300 Hari Harun Masiku Buron, ICW Sebut Firli Bahuri Tak Mampu Pimpin KPK

Indonesia Corruption Watch (ICW) mencatat, sejak ditetapkan KPK sebagai buron pada 17 Januari 2020 lalu, Harun sudah menghilang selama 300 hari.

oleh Fachrur Rozie diperbarui 13 Nov 2020, 09:02 WIB
Banner Infografis Harun Masiku Buronan KPK. (Liputan6.com/Triyasni)
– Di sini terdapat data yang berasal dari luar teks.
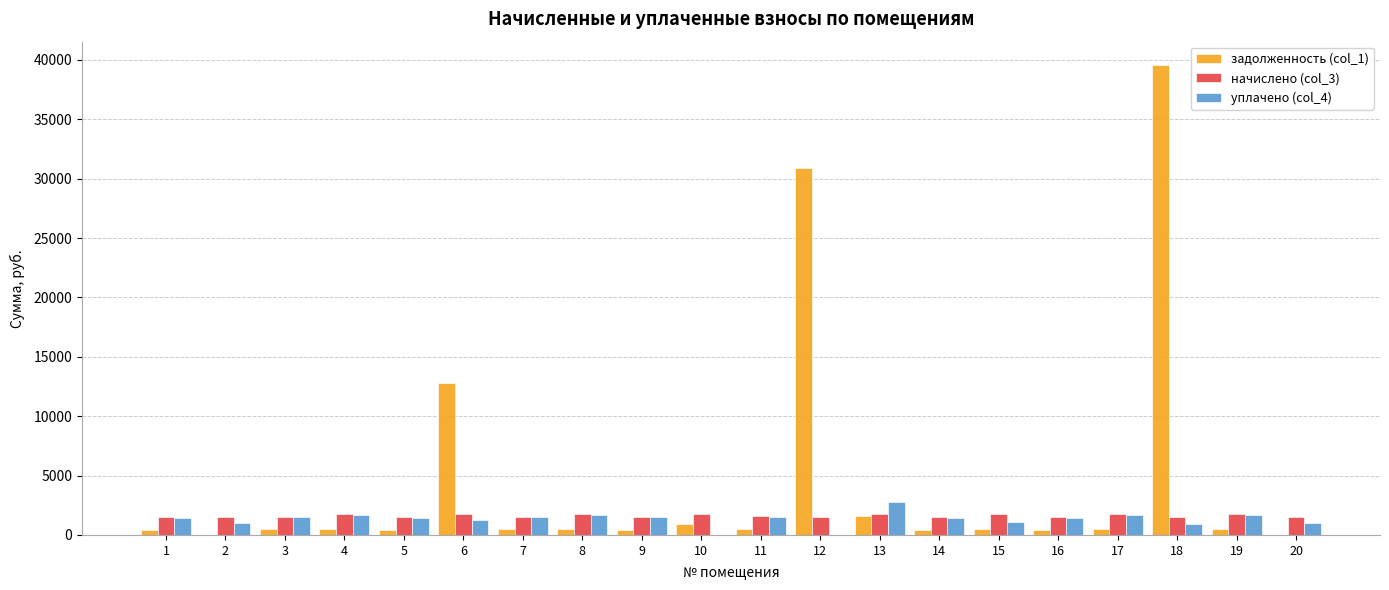

What are all the series names shown in the legend?

задолженность (col_1), начислено (col_3), уплачено (col_4)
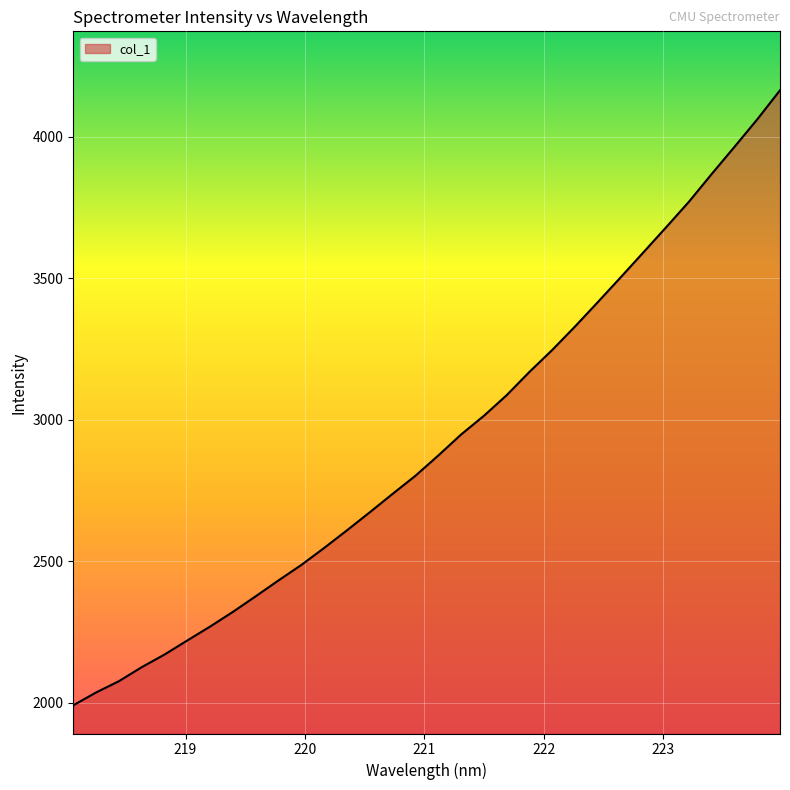

What is the greatest value displayed?

4164.9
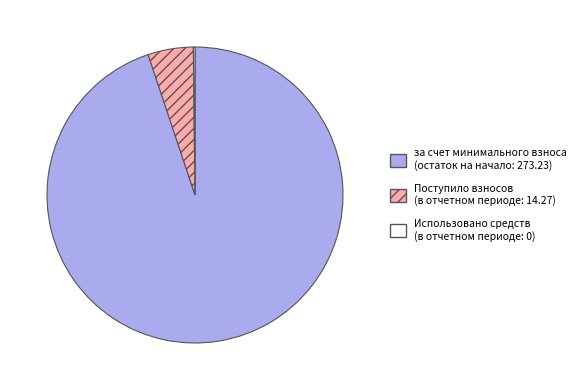

Is there a majority slice in this chart?

Yes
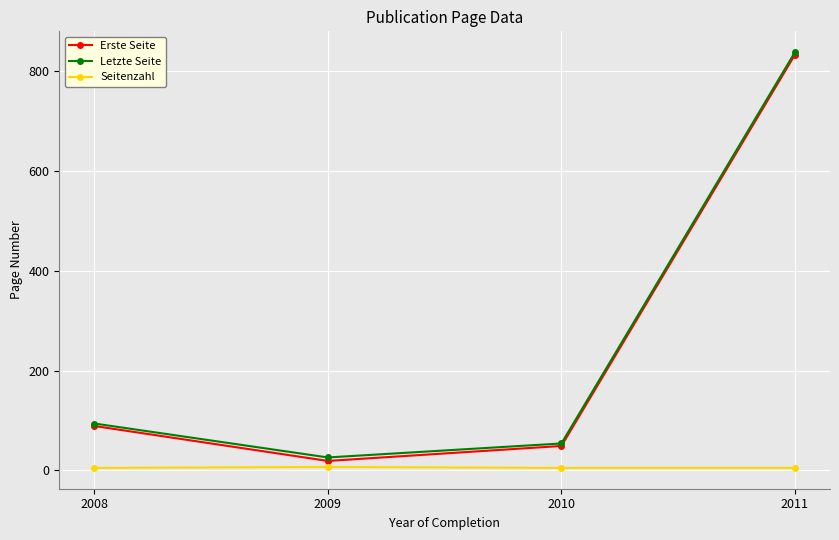

How many Seitenzahl values are between 5 and 7?

4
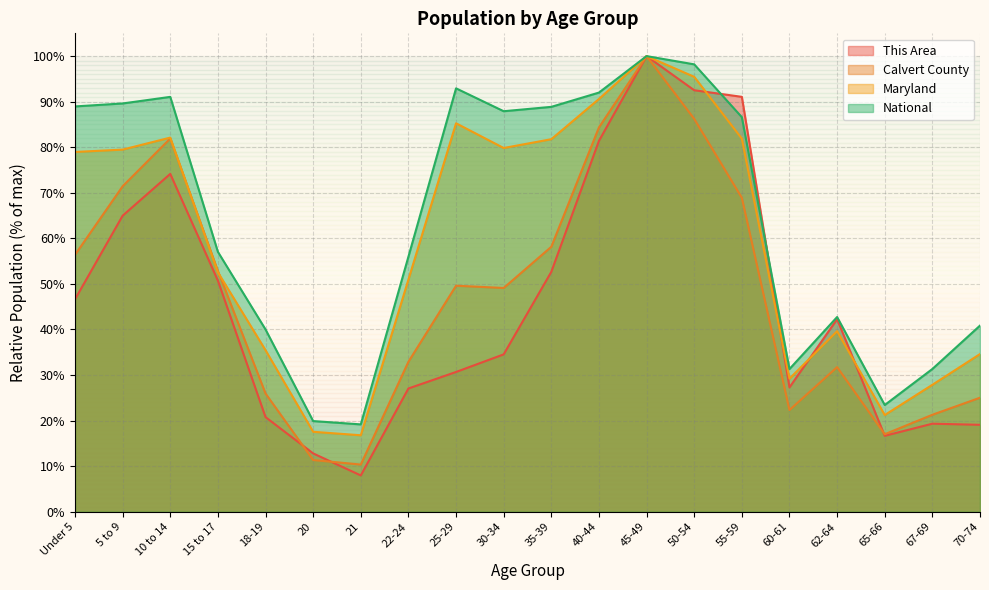

What is the total value across all series at 35-39?

281.4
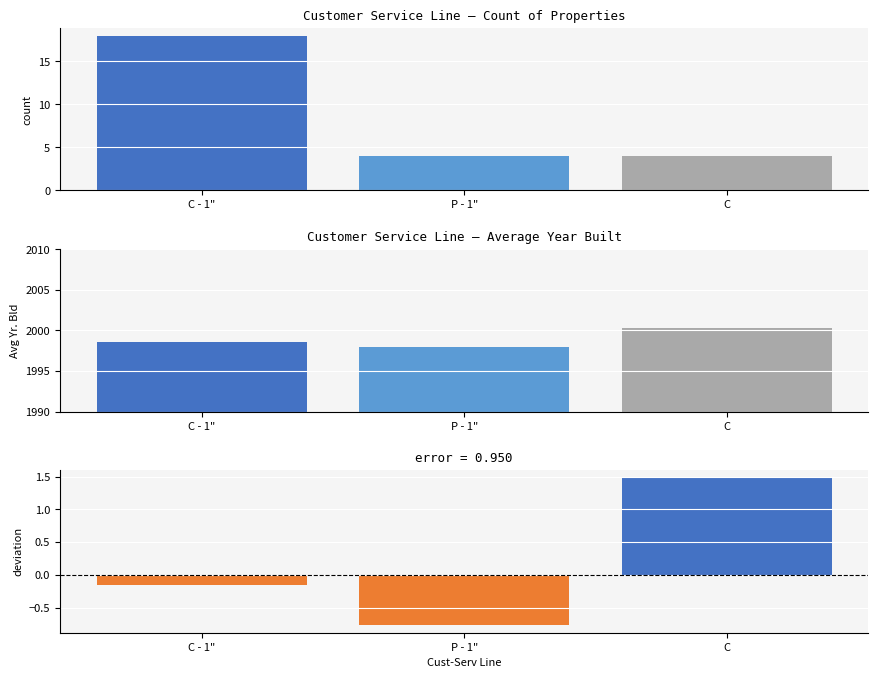

At which category is the sum across all series the highest?

C - 1"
Liputan6.com, Jakarta - Mantan Calon Anggota Legislatif Fraksi PDIP Harun Masiku masih menjadi buronan Komisi Pemberantasan Korupsi (KPK). Harun menjadi buron dalam kasus suap penetapan anggota DPR RI periode 2019-2024 melalui metode pergantian antar-waktu (PAW).

Indonesia Corruption Watch (ICW) mencatat, sejak ditetapkan sebagai buron pada 17 Januari 2020 lalu, Harun sudah menghilang selama 300 hari.

"Sejak KPK memasukkan Harun Masiku ke dalam daftar buronan (17 Januari 2020), praktis per hari ini genap sudah 300 hari mantan calon anggota legislatif PDIP seakan hilang bak ditelan bumi," ujar peneliti ICW Kurnia Ramadhana dalam keterangannya, Jumat (13/11/2020).

Kegagalan tim satgas pemburu Harun Masiku membuat ICW mempertanyakan kinerja Ketua KPK Firli Bahuri. ICW menilai, mantan Kapolda Sumatera Selatan itu gagal memimpin lembaga antirasuah.

"Kegagalan KPK dalam meringkus Harun Masiku merupakan bukti ketidakmampuan Firli Bahuri memimpin lembaga antirasuah tersebut. Sekaligus telah mengubah KPK menjadi lembaga yang tidak lagi disegani oleh para pelaku kejahatan," kata dia.

ICW mendesak agar KPK segera membubarkan tim satgas pemburu Harun Masiku.

"Selain itu, Pimpinan KPK mesti mengevaluasi kinerja dari Deputi Penindakan, sebab, pada dasarnya tim satgas tersebut berada di bawah pengawasan dari yang bersangkutan," ujar Kurnia.

 

Saksikan Video Pilihan di Bawah Ini:


Lolos dari OTT

Harun Masiku lolos dari operasi tangkap tangan (OTT) yang digelar lembaga antirasuah pada awal Januari 2020. Saat itu, tim penindakan hanya berhasil menangkap dan menyeret eks Komisioner KPU Wahyu Setiawan, mantan anggota Bawaslu yang juga orang kepercayaan Wahyu, Agustiani Tio Fridelia, dan Saeful Bahri.

Wahyu dan Agustiani telah divonis dalam perkara tersebut. Wahyu divonis enam tahun penjara, sedangkan Agustiani Tio divonis empat tahun penjara.

Selain itu, keduanya diwajibkan membayar denda Rp 150 juta subsider empat bulan kurungan. Wahyu diyakini menerima suap sebesar Rp 600 juta dari Kader PDIP Saeful Bahri dan Harun Masiku.

Suap tersebut berkaitan dengan upaya agar caleg PDIP Harun Masiku terpilih menjadi anggota DPR RI periode 2019-2024 menggantikan Nazarudin Kiemas yang meninggal dunia.

Wahyu juga diyakini menerima gratifikasi sejumlah Rp 500 juta dari Gubernur Papua Barat Dominggus Mandacan. Uang itu diserahkan melalui perantara Sekretaris KPU Provinsi Papua Barat Rosa Muhammad Thamrin Payapo.

Sementara vonis yang dijatuhkan terhadap Saeful Bahri hanya 1 tahun 8 bulan penjara denda Rp 150 juta subsider 4 bulan kurungan.